* **Exercise aim**
The word "flex" occurs in some lines of the data. Return each such line.

* **Information supplied**
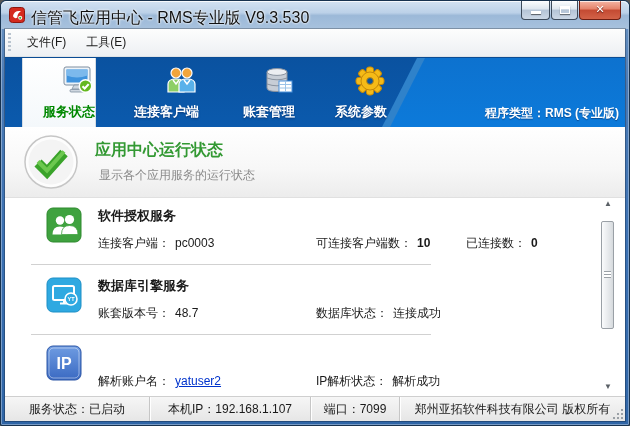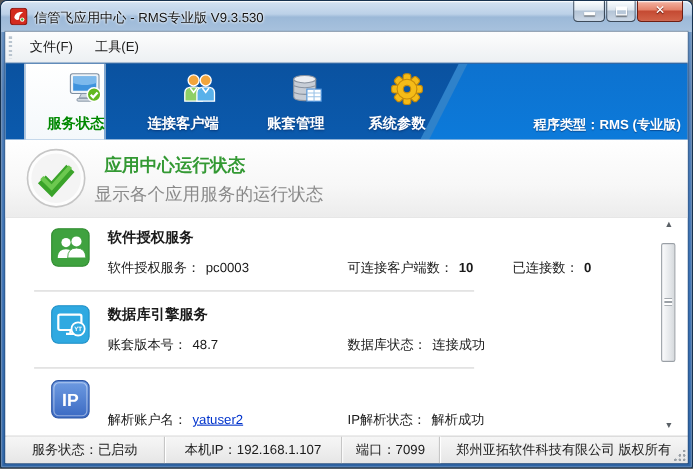--- a/index.html
+++ b/index.html
@@ -7,21 +7,21 @@
   .stage{width:630px;height:426px;position:relative;margin:0 auto;}
 
   
   .win{position:absolute;inset:0;border-radius:6px 6px 2px 2px;
        background:linear-gradient(180deg,#6f97c4 0%,#4a7ab4 20%,#3a70b2 60%,#2f65a6 100%);
        border:1px solid #17324f;box-shadow:inset 0 0 0 1px rgba(255,255,255,.35);}
   .titlebar{position:absolute;left:0;right:0;top:0;height:28px;border-radius:6px 6px 0 0;
        background:linear-gradient(180deg,#d3e2f2 0%,#bcd1e8 42%,#9cb9d8 52%,#a8c2de 100%);
        box-shadow:inset 0 1px 0 rgba(255,255,255,.8);}
   .app-icon{position:absolute;left:8px;top:6px;width:16px;height:16px;}
-  .title-text{position:absolute;left:30px;top:7px;font-size:12px;color:#111;
+  .title-text{position:absolute;left:30px;top:7px;font-size:16px;color:#111;
        text-shadow:0 0 3px #fff,0 0 2px #fff;white-space:nowrap;}
   .winbtns{position:absolute;right:8px;top:0;display:flex;}
   .winbtn{height:19px;border:1px solid #3c4a5a;border-top:none;border-radius:0 0 4px 4px;
        margin-left:1px;position:relative;cursor:default;
        background:linear-gradient(180deg,#fbfdfe 0%,#dde6ef 45%,#b4c4d6 50%,#ccd8e6 100%);
        box-shadow:inset 0 1px 0 rgba(255,255,255,.7);}
   .winbtn.min{width:29px;}
   .winbtn.max{width:27px;}
   .winbtn.close{width:42px;border-color:#6e1e12;
        background:linear-gradient(180deg,#f4b5a4 0%,#e4826a 45%,#c44a32 50%,#d26248 100%);}
@@ -66,21 +66,21 @@
   .prog-type{position:absolute;right:6px;bottom:5px;z-index:2;color:#fff;font-size:12px;
        font-weight:bold;text-shadow:0 1px 1px rgba(0,0,40,.4);}
 
   
   .content{flex:1;position:relative;background:#fff;overflow:hidden;}
   .headband{position:absolute;left:0;right:0;top:0;height:71px;
        background:linear-gradient(180deg,#ffffff 0%,#f7f7f7 60%,#ececec 100%);
        border-bottom:1px solid #e0e0e0;padding-left:20px;}
   .check-circle{position:absolute;left:18px;top:7px;width:56px;height:56px;}
   .hb-title{position:absolute;left:90px;top:13px;font-size:16px;font-weight:bold;color:#339933;}
-  .hb-sub{position:absolute;left:81px;top:40px;font-size:16px;color:#8a8a8a;font-family:Liberation Mono, monospace;}
+  .hb-sub{position:absolute;left:94px;top:40px;font-size:12px;color:#8a8a8a;font-family:Liberation Mono, monospace;}
 
   .row{position:absolute;left:0;right:30px;height:62px;}
   .row .sicon{position:absolute;left:41px;top:6px;width:36px;height:52px;}
   .row .rtitle{position:absolute;left:93px;top:6px;font-size:13px;font-weight:bold;
        color:#1a1a1a;white-space:nowrap;}
   .row .detail{position:absolute;left:93px;top:34px;right:0;height:16px;font-size:12px;color:#1a1a1a;}
   .detail .f{position:absolute;top:0;white-space:nowrap;}
   .detail .f0{left:0;} .detail .f1{left:218px;} .detail .f2{left:368px;}
   .detail .val{margin-left:5px;}
   .detail .val.bold{font-weight:bold;}
@@ -237,21 +237,21 @@
             <svg width="36" height="36" viewBox="0 0 36 36">
               <rect x="1" y="1" width="34" height="34" rx="6" fill="#3fa23f" stroke="#2e8a2e"></rect>
               <circle cx="14" cy="13.5" r="4.2" fill="#ffffff"></circle>
               <circle cx="23.5" cy="12.5" r="4.6" fill="#ffffff"></circle>
               <path d="M6.5 27.5 q0 -8 7.5 -8 q7.5 0 7.5 8 Z" fill="#ffffff"></path>
               <path d="M15.5 27.5 q0 -9 8 -9 q8.5 0 8.5 9 Z" fill="#ffffff" stroke="#3fa23f" stroke-width="0.8"></path>
             </svg>
           </span>
           <span class="rtitle">软件授权服务</span>
           <div class="detail">
-            <span class="f f0"><span>软件授权服务：</span><span class="val">pc0003</span></span>
+            <span class="f f0"><span>连接客户端：</span><span class="val">pc0003</span></span>
             <span class="f f1"><span>可连接客户端数：</span><span class="val bold">10</span></span>
             <span class="f f2"><span>已连接数：</span><span class="val bold">0</span></span>
           </div>
         </div>
         <div class="sep sep1"></div>
 
         <div class="row row2">
           <span class="sicon">
             <svg width="36" height="36" viewBox="0 0 36 36">
               <rect x="1" y="1" width="34" height="34" rx="6" fill="#2fa9e1" stroke="#1d8fc6"></rect>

* **Reply to the task**
   .winbtns{position:absolute;right:8px;top:0;display:flex;}
   .content{flex:1;position:relative;background:#fff;overflow:hidden;}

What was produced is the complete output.